The agricultural cooperative organization of Cehave Landbouwbelang (CHV LBB) was formed by the merger of Cehave and Landbouwbelang in 2000. Both companies covered a different region: Cehave was active in North Brabant while Landbouwbelang operated in Limburg. The headquarters of the cooperative organization was located in Veghel.

In 2007 the cooperative had approximately 5300 Dutch members and owned a number of companies mainly active in the field of animal feed production and trade. With 1500 employees Cehave Landbouwbelang operated in the Netherlands, Belgium, Germany, Poland, Hungary and China and was continuously growing further during years. In 2010 CHV LBB merged with Agrifirm and the "new" Agrifirm as it is now was established. However CHV LBB lost its name during the merger, the old logo still exists with the new Agrifirm slogan of "Link to Success".

==Core activities==
Agrifirm provides products and services in the following areas:
- Arable farming: seeds, fertilizers and pesticides. In addition, being a cooperative, Agrifirm acquires greater strength in various areas such as the purchase and sales of products.
- Horticulture (bulbs, vegetables and fruit): fertilizers, pesticides and industrial products.
- Livestock
  - Cattle sector: feed for cattle and goats.
  - Poultry sector: feed for broilers, laying hens, etc.
  - Pork sector: feed for piglets, cows and pigs.

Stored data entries
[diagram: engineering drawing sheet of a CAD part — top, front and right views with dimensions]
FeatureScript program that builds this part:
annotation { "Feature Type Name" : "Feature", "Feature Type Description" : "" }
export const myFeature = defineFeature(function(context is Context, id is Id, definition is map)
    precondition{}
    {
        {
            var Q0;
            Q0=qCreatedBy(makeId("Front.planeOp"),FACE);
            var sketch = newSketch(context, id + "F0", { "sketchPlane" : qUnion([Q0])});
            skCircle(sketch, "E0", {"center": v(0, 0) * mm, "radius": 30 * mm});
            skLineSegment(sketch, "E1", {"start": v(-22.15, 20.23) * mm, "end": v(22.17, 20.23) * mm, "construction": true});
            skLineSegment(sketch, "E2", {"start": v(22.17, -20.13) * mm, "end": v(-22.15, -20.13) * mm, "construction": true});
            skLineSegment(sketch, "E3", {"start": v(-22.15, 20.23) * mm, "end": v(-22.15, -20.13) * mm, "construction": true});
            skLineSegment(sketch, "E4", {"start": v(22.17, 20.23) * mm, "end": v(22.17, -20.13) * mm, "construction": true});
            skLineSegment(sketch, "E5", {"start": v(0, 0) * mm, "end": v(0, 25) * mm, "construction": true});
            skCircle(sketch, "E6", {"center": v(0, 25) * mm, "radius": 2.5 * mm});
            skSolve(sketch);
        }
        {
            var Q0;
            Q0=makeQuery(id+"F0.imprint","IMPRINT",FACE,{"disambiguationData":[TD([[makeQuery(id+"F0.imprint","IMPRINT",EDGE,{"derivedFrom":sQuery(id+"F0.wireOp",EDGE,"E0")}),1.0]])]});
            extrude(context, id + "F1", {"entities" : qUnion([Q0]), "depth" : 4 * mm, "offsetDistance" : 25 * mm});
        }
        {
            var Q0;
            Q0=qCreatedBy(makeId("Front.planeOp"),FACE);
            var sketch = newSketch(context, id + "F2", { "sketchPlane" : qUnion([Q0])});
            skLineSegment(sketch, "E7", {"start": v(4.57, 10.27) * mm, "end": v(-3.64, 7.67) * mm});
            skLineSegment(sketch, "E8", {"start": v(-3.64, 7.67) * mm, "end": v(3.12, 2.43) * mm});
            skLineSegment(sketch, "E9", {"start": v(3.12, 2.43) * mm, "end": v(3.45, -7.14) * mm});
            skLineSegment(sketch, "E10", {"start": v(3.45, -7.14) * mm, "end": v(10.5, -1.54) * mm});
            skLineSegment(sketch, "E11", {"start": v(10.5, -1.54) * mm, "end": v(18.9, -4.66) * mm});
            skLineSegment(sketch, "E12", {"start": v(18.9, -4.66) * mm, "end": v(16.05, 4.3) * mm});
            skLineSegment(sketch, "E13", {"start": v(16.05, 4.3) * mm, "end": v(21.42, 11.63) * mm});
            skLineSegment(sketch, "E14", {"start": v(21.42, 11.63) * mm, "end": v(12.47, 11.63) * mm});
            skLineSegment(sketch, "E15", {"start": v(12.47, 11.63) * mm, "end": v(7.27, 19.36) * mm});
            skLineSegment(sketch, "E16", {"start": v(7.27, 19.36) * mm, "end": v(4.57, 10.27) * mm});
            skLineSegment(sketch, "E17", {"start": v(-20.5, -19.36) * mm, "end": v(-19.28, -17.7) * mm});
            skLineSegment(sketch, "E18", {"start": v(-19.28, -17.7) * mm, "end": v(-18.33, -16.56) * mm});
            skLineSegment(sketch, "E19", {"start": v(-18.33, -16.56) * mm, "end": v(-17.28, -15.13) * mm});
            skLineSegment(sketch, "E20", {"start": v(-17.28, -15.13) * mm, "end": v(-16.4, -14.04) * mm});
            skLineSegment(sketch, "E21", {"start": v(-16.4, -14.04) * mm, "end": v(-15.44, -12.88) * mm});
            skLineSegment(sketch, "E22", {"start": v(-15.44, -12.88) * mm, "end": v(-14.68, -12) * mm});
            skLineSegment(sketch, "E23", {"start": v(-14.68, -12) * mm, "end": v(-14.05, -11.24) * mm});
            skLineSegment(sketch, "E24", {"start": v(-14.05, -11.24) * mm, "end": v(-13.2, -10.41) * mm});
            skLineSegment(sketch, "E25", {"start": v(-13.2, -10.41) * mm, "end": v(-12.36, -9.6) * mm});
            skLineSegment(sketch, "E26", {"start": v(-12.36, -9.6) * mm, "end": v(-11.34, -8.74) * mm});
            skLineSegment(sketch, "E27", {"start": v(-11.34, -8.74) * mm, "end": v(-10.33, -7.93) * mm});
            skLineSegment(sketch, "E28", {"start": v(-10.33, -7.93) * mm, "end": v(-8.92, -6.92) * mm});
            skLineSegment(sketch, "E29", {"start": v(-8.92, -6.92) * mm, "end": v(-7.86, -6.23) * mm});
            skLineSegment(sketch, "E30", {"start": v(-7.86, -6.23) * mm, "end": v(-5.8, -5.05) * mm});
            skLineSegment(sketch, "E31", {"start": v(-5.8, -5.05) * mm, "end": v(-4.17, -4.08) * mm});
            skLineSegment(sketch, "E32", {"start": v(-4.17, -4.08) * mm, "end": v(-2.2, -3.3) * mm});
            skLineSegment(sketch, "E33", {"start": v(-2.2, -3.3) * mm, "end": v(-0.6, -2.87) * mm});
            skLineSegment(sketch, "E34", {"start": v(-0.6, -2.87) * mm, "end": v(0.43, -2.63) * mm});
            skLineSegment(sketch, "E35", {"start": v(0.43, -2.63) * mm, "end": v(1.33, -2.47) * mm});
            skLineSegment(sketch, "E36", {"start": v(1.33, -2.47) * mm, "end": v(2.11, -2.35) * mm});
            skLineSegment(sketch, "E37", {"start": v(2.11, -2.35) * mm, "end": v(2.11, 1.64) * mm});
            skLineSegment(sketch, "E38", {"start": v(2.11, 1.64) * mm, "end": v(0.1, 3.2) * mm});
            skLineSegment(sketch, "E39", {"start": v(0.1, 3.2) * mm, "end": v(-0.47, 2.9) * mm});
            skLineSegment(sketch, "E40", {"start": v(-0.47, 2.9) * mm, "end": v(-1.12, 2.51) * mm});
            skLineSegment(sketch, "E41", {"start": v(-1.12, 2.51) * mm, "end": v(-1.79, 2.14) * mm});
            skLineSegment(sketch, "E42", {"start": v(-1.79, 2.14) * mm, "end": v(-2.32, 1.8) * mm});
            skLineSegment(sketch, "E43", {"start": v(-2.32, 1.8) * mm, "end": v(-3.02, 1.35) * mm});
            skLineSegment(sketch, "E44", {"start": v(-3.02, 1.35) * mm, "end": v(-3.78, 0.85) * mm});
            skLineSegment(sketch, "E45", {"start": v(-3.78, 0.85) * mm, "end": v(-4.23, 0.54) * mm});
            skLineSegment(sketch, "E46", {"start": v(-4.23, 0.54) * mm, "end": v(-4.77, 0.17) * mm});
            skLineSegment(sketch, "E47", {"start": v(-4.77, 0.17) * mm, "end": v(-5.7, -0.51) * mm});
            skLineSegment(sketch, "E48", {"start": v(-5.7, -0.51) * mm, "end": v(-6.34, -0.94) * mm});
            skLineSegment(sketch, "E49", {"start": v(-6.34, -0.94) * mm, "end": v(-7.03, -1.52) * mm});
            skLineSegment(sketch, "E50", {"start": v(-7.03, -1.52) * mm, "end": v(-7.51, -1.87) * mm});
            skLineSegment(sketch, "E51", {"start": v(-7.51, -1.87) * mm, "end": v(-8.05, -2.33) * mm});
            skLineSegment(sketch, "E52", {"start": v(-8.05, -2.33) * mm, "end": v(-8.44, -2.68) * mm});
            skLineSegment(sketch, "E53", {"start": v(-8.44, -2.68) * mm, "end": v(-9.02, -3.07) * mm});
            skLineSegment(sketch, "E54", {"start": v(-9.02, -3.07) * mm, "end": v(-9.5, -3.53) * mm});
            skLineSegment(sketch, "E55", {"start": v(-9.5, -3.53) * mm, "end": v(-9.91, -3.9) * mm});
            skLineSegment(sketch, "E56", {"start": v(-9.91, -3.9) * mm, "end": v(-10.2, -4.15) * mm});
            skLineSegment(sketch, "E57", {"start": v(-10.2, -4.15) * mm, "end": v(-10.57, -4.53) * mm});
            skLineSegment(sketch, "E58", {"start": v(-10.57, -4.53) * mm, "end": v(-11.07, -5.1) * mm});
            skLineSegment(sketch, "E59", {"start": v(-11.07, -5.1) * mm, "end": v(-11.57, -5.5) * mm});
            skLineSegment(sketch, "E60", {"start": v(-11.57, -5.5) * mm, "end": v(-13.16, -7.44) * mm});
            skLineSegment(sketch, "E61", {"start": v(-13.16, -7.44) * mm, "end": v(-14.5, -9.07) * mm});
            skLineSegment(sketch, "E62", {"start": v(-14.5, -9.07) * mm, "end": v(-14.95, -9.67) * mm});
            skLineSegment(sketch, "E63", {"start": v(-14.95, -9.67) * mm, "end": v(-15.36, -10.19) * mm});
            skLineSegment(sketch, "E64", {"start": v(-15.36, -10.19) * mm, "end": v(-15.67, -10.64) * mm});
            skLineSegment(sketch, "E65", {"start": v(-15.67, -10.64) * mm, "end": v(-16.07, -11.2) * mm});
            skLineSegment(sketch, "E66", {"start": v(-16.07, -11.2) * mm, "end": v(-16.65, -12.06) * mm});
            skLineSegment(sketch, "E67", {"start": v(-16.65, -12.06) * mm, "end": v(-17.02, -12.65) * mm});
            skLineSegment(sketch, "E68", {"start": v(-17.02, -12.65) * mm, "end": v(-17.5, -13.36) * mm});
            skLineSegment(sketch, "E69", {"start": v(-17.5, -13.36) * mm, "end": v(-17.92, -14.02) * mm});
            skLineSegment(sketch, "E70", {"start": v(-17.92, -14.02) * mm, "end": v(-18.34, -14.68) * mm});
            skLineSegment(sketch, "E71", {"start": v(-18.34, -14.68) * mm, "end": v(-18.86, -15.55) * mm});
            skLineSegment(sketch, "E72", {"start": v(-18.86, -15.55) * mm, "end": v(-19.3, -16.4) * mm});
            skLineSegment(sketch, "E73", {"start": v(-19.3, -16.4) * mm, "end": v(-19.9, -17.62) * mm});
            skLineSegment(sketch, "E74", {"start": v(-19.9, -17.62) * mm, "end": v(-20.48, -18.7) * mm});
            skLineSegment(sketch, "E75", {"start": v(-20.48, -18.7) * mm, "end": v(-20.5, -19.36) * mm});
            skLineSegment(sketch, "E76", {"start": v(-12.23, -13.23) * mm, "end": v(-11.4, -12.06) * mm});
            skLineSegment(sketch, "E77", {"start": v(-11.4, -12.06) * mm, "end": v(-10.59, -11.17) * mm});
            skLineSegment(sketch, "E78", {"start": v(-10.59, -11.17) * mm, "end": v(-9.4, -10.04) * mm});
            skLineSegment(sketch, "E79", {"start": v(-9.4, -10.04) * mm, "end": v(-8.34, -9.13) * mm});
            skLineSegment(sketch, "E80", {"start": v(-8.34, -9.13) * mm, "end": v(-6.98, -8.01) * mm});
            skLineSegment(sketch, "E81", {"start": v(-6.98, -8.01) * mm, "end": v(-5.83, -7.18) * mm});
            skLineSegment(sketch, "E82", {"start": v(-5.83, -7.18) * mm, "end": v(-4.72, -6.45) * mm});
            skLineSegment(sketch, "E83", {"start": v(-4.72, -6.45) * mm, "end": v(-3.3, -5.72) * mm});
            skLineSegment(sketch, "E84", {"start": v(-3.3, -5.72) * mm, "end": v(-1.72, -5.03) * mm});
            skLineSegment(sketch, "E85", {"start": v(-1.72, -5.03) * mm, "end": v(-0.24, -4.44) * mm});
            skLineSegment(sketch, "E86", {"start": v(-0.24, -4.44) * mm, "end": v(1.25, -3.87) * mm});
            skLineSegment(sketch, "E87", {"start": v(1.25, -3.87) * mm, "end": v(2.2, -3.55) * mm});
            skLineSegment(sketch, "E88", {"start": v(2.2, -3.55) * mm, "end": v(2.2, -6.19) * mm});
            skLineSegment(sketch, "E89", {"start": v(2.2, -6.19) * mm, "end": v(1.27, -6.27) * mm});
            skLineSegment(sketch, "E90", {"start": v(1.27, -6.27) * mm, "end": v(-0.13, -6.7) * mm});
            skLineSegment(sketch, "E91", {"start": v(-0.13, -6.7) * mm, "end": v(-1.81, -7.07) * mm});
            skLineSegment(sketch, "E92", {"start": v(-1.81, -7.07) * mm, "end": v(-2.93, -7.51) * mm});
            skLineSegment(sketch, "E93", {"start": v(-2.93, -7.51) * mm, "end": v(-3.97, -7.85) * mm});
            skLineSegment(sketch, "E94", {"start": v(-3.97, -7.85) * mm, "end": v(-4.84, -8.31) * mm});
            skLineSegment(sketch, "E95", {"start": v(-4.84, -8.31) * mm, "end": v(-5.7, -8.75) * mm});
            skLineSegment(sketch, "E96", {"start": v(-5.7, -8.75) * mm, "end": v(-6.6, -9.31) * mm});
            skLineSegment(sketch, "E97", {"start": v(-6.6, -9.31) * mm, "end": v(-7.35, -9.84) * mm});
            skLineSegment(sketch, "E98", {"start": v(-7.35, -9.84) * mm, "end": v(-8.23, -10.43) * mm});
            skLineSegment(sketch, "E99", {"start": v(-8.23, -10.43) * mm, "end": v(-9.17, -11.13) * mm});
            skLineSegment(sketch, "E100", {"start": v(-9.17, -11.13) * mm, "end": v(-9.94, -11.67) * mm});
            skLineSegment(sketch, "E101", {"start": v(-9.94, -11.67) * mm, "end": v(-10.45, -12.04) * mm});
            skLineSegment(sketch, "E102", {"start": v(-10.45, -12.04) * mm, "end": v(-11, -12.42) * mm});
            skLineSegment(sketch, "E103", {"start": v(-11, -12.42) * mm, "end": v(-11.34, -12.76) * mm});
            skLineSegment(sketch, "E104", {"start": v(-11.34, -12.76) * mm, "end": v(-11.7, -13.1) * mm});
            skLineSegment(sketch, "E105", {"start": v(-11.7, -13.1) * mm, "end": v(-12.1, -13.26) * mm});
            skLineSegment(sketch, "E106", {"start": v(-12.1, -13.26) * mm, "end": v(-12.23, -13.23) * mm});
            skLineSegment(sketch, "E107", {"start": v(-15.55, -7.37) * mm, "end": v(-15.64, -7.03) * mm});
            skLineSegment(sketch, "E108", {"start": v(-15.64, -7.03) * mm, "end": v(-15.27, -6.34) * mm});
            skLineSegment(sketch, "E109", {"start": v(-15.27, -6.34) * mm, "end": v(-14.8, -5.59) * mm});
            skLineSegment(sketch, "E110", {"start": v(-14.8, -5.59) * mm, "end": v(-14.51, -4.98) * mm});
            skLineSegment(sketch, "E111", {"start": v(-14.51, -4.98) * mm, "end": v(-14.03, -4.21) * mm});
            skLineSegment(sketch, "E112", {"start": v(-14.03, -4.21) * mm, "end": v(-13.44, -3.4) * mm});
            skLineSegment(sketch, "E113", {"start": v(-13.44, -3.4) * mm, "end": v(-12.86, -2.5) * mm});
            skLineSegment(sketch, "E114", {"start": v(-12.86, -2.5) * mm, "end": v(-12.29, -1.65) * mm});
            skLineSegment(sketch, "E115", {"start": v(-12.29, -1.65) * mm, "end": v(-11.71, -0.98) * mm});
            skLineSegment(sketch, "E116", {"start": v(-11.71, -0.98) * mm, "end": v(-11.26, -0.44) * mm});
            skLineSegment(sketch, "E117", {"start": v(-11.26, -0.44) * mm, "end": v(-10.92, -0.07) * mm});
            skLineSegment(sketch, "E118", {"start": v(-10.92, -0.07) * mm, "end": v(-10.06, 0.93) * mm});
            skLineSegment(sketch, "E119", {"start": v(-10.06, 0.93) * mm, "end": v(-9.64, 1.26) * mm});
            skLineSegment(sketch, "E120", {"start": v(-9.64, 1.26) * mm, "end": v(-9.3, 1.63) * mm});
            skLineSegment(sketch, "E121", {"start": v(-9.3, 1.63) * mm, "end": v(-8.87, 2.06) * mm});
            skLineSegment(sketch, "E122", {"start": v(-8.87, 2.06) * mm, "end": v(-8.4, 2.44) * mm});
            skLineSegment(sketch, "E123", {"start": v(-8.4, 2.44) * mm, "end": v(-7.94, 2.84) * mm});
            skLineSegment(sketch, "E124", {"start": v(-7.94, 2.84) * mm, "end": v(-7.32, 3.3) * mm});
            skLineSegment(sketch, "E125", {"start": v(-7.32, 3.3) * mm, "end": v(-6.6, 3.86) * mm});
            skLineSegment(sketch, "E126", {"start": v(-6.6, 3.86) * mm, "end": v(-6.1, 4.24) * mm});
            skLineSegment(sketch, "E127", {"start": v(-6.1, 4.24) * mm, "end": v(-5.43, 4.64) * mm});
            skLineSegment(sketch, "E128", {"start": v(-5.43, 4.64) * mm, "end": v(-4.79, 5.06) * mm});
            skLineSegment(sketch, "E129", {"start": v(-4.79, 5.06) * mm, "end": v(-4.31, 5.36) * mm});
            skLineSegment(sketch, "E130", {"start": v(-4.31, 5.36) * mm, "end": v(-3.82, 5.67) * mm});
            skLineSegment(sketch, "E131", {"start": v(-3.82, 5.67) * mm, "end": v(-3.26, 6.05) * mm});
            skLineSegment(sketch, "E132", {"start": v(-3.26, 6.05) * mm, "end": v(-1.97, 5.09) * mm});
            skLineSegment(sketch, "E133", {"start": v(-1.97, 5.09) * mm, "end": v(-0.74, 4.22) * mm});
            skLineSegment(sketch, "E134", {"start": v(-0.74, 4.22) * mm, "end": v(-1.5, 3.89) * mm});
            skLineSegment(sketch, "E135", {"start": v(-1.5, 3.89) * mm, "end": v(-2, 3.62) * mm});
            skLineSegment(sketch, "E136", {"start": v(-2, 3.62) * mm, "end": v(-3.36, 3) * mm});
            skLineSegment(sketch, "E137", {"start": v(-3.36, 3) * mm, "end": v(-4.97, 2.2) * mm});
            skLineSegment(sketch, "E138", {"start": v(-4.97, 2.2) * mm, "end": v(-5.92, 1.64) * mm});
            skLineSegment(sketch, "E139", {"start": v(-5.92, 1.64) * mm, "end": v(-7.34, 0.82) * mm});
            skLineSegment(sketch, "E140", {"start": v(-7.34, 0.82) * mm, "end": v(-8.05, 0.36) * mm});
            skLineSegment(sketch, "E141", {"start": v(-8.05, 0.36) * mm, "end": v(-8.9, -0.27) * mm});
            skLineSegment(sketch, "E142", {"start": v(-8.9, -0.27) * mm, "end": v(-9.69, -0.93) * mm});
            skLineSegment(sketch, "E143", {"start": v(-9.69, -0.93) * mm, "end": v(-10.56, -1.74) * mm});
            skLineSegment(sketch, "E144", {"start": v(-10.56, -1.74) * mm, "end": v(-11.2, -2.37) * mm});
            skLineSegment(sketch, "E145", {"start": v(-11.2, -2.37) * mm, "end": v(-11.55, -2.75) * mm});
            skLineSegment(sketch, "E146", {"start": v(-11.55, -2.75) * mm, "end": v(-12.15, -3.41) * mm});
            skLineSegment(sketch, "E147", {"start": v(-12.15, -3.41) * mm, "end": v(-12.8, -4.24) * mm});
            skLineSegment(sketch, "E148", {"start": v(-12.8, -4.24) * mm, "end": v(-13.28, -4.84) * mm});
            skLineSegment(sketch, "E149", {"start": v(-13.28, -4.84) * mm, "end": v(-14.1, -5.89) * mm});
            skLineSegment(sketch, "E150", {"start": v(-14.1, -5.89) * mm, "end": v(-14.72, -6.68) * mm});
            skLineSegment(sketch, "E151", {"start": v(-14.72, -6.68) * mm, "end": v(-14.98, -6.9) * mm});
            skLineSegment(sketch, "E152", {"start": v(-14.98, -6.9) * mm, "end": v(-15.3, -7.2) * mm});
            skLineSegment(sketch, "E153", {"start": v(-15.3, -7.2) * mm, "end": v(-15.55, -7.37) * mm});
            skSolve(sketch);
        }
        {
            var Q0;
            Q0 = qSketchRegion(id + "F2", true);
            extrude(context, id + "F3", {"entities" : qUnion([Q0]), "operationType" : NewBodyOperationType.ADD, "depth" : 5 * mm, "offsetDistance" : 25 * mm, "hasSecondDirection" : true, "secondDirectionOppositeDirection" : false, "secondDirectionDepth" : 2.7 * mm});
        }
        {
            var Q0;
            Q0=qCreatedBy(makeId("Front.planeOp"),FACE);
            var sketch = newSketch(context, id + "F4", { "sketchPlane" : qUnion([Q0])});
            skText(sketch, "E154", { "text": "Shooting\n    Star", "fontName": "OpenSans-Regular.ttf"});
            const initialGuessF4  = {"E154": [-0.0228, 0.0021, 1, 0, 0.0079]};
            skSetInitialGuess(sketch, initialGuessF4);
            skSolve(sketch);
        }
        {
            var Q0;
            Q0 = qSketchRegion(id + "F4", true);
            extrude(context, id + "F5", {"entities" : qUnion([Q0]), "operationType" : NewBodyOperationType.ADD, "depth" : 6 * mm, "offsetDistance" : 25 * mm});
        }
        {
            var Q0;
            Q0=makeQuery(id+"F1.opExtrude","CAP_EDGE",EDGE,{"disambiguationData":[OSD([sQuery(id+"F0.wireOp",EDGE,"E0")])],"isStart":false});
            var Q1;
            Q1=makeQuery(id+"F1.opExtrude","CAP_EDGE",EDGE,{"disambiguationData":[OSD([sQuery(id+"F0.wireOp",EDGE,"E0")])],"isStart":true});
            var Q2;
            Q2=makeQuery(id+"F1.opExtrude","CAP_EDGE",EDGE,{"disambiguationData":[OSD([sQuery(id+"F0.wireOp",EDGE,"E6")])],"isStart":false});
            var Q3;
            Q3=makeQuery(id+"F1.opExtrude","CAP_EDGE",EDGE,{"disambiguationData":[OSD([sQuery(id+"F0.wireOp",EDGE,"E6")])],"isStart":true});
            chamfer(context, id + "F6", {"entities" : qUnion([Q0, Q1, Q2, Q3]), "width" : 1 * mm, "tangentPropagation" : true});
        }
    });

**List of tasks**
1 – Reproduce the portion of the Cehave Landbouwbelang text between "In 2007 the" and "and industrial products.", inclusive.
2 – Pick up the text on the Cehave Landbouwbelang cooperative after its last line and keep writing.

**Answers provided**
1 –
In 2007 the cooperative had approximately 5300 Dutch members and owned a number of companies mainly active in the field of animal feed production and trade. With 1500 employees Cehave Landbouwbelang operated in the Netherlands, Belgium, Germany, Poland, Hungary and China and was continuously growing further during years. In 2010 CHV LBB merged with Agrifirm and the "new" Agrifirm as it is now was established. However CHV LBB lost its name during the merger, the old logo still exists with the new Agrifirm slogan of "Link to Success".

==Core activities==
Agrifirm provides products and services in the following areas:
- Arable farming: seeds, fertilizers and pesticides. In addition, being a cooperative, Agrifirm acquires greater strength in various areas such as the purchase and sales of products.
- Horticulture (bulbs, vegetables and fruit): fertilizers, pesticides and industrial products.

2 –
- Organic farming
- Services seek to ensure farmers and horticulturalists about the continuity of their business within the current economic and social development.

==Locations==
The head office is situated in Apeldoorn, Netherlands. Agrifirm operates in several locations including many factories: the plant in Meppel produces poultry feed; in Veghel and Zwolle there are plants which produce pork feed; the plants in Utrecht, Oss and Drachten produce cattle feed while plants located in Maasbracht and Wanssum produce both pork feed and poultry feed (particularly laying hen feed). However, there are also numerous plants outside of the Netherlands located in other European countries namely in Belgium, Germany, France, Spain, Romania, Hungary, Poland, Serbia, Ukraine, Brazil, and Uruguay.

==Welkoop Stores==
Due to Winkel BV and the participation in Agri Retail, Agrifirm has investments in approximately 60 Welkoop Stores selling agricultural products.